10월 14일 (금요일) 11:00~12:30
저자 및
김지현, 김은경, 이민재*
서울대학교 의과대학 생화학교실, Korea
Alzheimer’s disease is characterized by aggregation of two hallmarks, tau and amyloid beta. Among these misfolded proteins, several studies show that tau aggregation trigger formation of amyloid plaques. Moreover, newly came out researches said that oligomeric tau is more harmful than neurofibrillary tangle (NFT). Until now small molecule tau aggregation inhibitors have been under investigated as potential therapeutic agents against Alzheimer disease. In this study, to find inhibitor of tau oligomerization, we used a systematic evolution of ligands using the exponential enrichment (SELEX) procedure. Here we selected specific anti- tau RNA aptamer 76% homology as named Tau-1. In the binding affinity test, we showed that Tau-1 bounds to tau dose dependently compared with control group. Tau-1 effectively inhibits tau oligomerization, as measured by in vitro tau aggregation assay and thioflavin S assay. We confirmed that Tau-1 doesn’t have any effects on biological events of tau using in vitro transcription/translation.
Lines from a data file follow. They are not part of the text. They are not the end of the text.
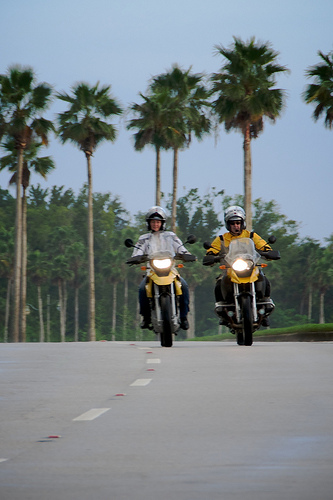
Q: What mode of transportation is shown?
A: Motorcycles.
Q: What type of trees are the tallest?
A: Palm.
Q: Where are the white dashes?
A: Road.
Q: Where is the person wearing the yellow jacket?
A: Motorcycle on the right.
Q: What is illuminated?
A: Motorcycle headlights.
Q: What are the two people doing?
A: Driving motorcycles.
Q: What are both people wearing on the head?
A: Helmet.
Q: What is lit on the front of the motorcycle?
A: Headlights.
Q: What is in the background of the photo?
A: Palm trees.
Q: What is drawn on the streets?
A: White lines.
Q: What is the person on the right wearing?
A: Yellow jacket.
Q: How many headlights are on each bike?
A: One.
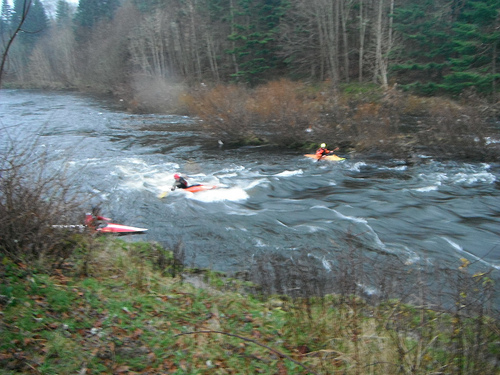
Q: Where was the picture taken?
A: It was taken at the river.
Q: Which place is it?
A: It is a river.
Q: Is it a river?
A: Yes, it is a river.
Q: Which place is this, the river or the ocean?
A: It is the river.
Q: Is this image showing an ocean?
A: No, the picture is showing a river.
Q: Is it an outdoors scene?
A: Yes, it is outdoors.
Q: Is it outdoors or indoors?
A: It is outdoors.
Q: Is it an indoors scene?
A: No, it is outdoors.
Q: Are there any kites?
A: No, there are no kites.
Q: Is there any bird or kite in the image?
A: No, there are no kites or birds.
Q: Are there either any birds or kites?
A: No, there are no kites or birds.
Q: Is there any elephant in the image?
A: No, there are no elephants.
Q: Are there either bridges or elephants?
A: No, there are no elephants or bridges.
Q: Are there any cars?
A: No, there are no cars.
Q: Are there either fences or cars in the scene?
A: No, there are no cars or fences.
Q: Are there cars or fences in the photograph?
A: No, there are no cars or fences.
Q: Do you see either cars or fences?
A: No, there are no cars or fences.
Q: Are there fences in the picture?
A: No, there are no fences.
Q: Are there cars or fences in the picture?
A: No, there are no fences or cars.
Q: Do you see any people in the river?
A: Yes, there is a person in the river.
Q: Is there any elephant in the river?
A: No, there is a person in the river.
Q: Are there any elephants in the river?
A: No, there is a person in the river.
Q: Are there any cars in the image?
A: No, there are no cars.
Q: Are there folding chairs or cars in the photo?
A: No, there are no cars or folding chairs.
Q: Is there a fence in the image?
A: No, there are no fences.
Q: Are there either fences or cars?
A: No, there are no fences or cars.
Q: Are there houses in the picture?
A: No, there are no houses.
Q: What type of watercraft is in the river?
A: The watercraft is a canoe.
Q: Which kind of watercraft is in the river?
A: The watercraft is a canoe.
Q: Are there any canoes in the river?
A: Yes, there is a canoe in the river.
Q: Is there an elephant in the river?
A: No, there is a canoe in the river.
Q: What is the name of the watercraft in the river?
A: The watercraft is a canoe.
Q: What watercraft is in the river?
A: The watercraft is a canoe.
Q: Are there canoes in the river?
A: Yes, there is a canoe in the river.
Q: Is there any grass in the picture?
A: Yes, there is grass.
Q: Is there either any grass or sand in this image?
A: Yes, there is grass.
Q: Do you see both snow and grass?
A: No, there is grass but no snow.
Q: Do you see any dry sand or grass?
A: Yes, there is dry grass.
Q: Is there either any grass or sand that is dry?
A: Yes, the grass is dry.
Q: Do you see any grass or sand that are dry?
A: Yes, the grass is dry.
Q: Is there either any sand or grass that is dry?
A: Yes, the grass is dry.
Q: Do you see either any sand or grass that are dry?
A: Yes, the grass is dry.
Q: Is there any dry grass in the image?
A: Yes, there is dry grass.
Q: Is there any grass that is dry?
A: Yes, there is grass that is dry.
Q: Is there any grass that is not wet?
A: Yes, there is dry grass.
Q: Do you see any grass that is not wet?
A: Yes, there is dry grass.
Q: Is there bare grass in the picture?
A: Yes, there is bare grass.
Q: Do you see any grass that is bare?
A: Yes, there is grass that is bare.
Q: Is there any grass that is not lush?
A: Yes, there is bare grass.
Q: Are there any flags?
A: No, there are no flags.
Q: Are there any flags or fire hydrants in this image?
A: No, there are no flags or fire hydrants.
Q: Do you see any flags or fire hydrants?
A: No, there are no flags or fire hydrants.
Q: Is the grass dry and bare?
A: Yes, the grass is dry and bare.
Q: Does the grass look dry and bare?
A: Yes, the grass is dry and bare.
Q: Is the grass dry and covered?
A: No, the grass is dry but bare.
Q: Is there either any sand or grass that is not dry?
A: No, there is grass but it is dry.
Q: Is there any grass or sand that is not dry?
A: No, there is grass but it is dry.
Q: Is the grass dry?
A: Yes, the grass is dry.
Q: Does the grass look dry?
A: Yes, the grass is dry.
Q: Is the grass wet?
A: No, the grass is dry.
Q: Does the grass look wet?
A: No, the grass is dry.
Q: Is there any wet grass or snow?
A: No, there is grass but it is dry.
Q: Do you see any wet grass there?
A: No, there is grass but it is dry.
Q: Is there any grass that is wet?
A: No, there is grass but it is dry.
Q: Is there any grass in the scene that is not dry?
A: No, there is grass but it is dry.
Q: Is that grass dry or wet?
A: The grass is dry.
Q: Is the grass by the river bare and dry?
A: Yes, the grass is bare and dry.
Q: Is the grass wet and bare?
A: No, the grass is bare but dry.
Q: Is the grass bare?
A: Yes, the grass is bare.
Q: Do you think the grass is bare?
A: Yes, the grass is bare.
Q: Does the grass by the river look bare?
A: Yes, the grass is bare.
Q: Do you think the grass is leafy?
A: No, the grass is bare.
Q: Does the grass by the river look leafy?
A: No, the grass is bare.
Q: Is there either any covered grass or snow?
A: No, there is grass but it is bare.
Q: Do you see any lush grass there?
A: No, there is grass but it is bare.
In addition, inhibition of tau oligomerization in cultured cells is also confirmed by using HEK 293 TREX Tau cell and Tau-Bifc cell. To demonstrate inhibitory ability of Tau-1, we identified proteasome and autophagy activity which were not changed. Thus, our study identifies inhibitory Tau-1 aptamer to facilitate inhibition of proteotoxic protein aggregation and may have protential as therapeutic agents for AD pathogenesis.